Replaced it with one ternary head call over all conditioning tokens plus `repeat_interleave`, keeping the same stride/pad/truncate behavior.

Focused smoke:

```text
video_head_ok latents=(1, 16, 1, 32, 32)
talker_head_ok tokens=(1, 10)
```

## Imported Sidecars

`pig_vae` now explicitly freezes all parameters after optional int8 quantization:

```text
quantize(vae, weights=qint8)
freeze(vae)
for p in vae.parameters(): p.requires_grad = False
```

Moonshine audio and ViT/DINO vision already default to `quantize_weights='int8'` through `optimum.quanto`, then freeze parameters. If `optimum.quanto` is unavailable, they fall back to frozen BF16; that fallback is not strict ternary, but it is frozen imported sidecar state rather than trainable model state.

## New Kernel Support

Added a Triton denoise-step kernel for `VideoHead`:

```text
latent = (latent - (1 - alpha) * pred_noise) / sqrt(alpha)
```

Forward and backward are Triton-backed on CUDA. The ACT-style diffusion loop remains because it controls halting and repeated shared-weight denoising, but the per-step latent update is now one custom kernel.

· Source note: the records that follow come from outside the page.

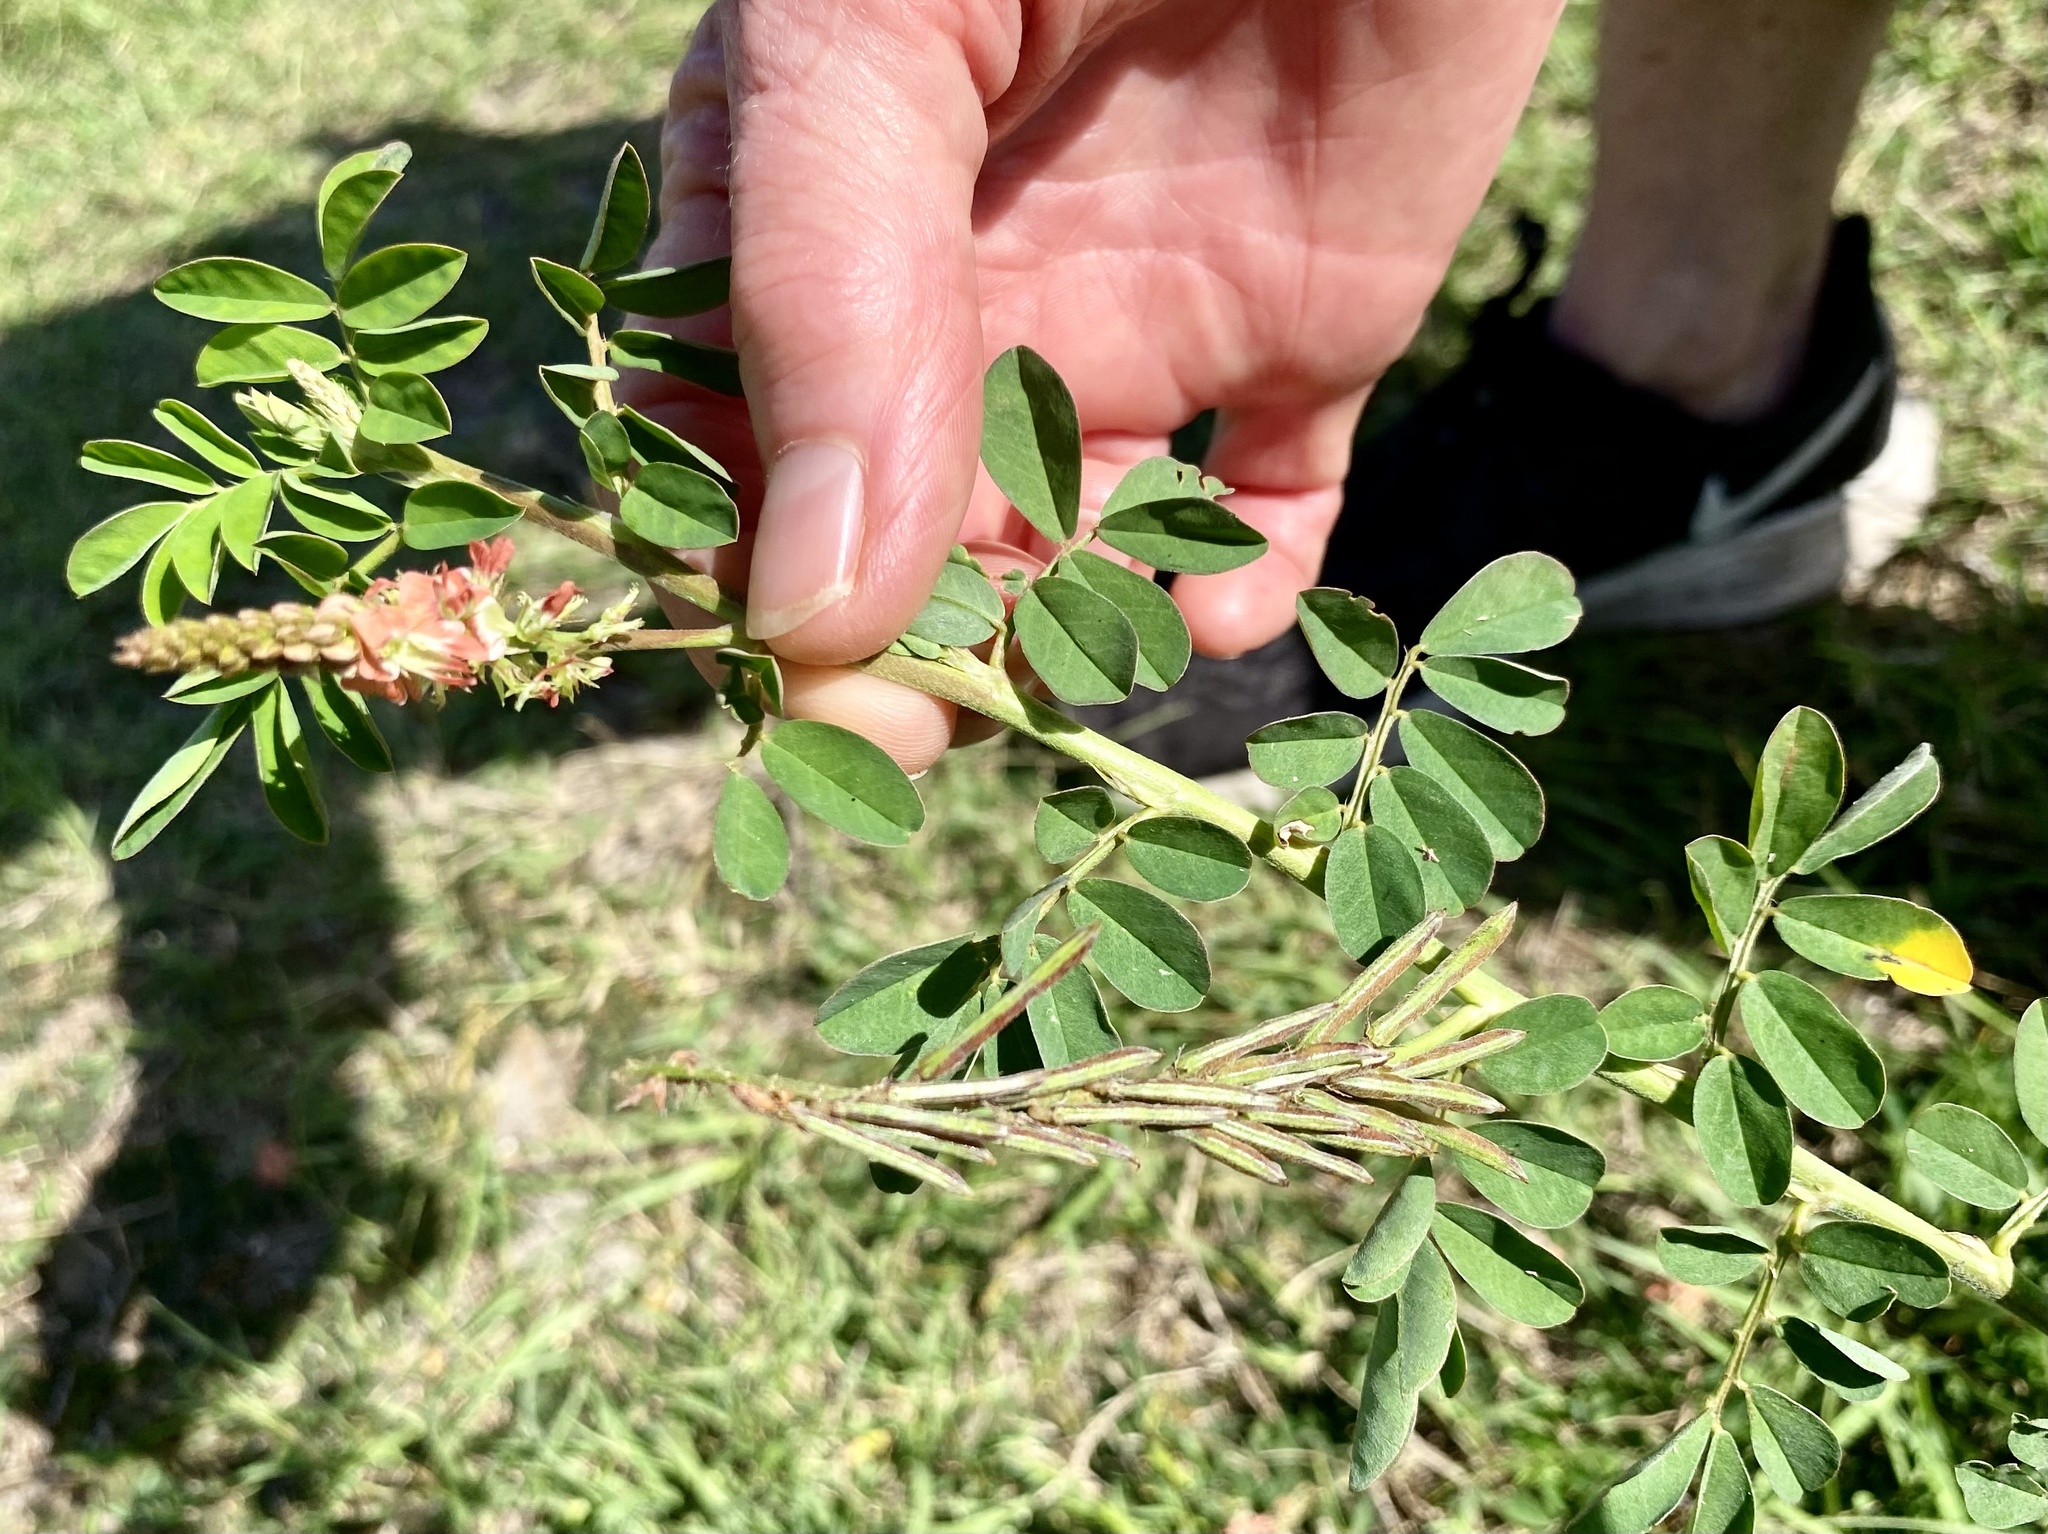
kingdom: Plantae
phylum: Tracheophyta
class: Magnoliopsida
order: Fabales
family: Fabaceae
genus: Indigofera
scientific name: Indigofera spicata
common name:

Correctness against PyTorch:

```text
video_denoise_fwd_maxdiff:         7.15e-07
video_denoise_grad_latent_maxdiff: 4.77e-07
video_denoise_grad_pred_maxdiff:   1.79e-07
```

## Model-Level Verification

Package compile:

```text
python -m py_compile arbitor/components.py arbitor/sequencers.py arbitor/encoders/audio.py arbitor/encoders/pig_vae.py arbitor/main.py arbitor/vq.py arbitor/kernel/ternary_scale.py arbitor/kernel/ternary_audit.py
```

ARBModel with image/audio imports disabled, VQ/Graph/Memory/MoE/output heads enabled:

```text
logical ternary weights: 41,087,552
ternary training state: 53.65 MB
trainable float params: 0
frozen float params: 0
float buffers: 0
```

Smokes:

```text
arb_model_cpu_forward_ok logits=(2, 8, 297), indices=(2, 8)
arb_model_cuda_train_smoke_ok logits=(2, 8, 297), targets=(2, 7), loss=12.1709
```

The CUDA smoke completed forward, backward, and `_ternary_update_memory()`.

## Remaining Work

1. Add a strict sidecar audit mode that reports imported quantized sidecars separately from core ternary state.
2. Add tests that instantiate Moonshine/ViT only when cached locally, to avoid network-dependent CI.
3. Consider a true ternary transposed-conv replacement if `TinyNeuralCodec` is promoted from lazy frozen sidecar to trainable core model component.
4. The VideoHead diffusion control loop is still Python-level. Full fusion would require a fixed-step, no-break kernel variant or a persistent CUDA kernel, which is a larger design change.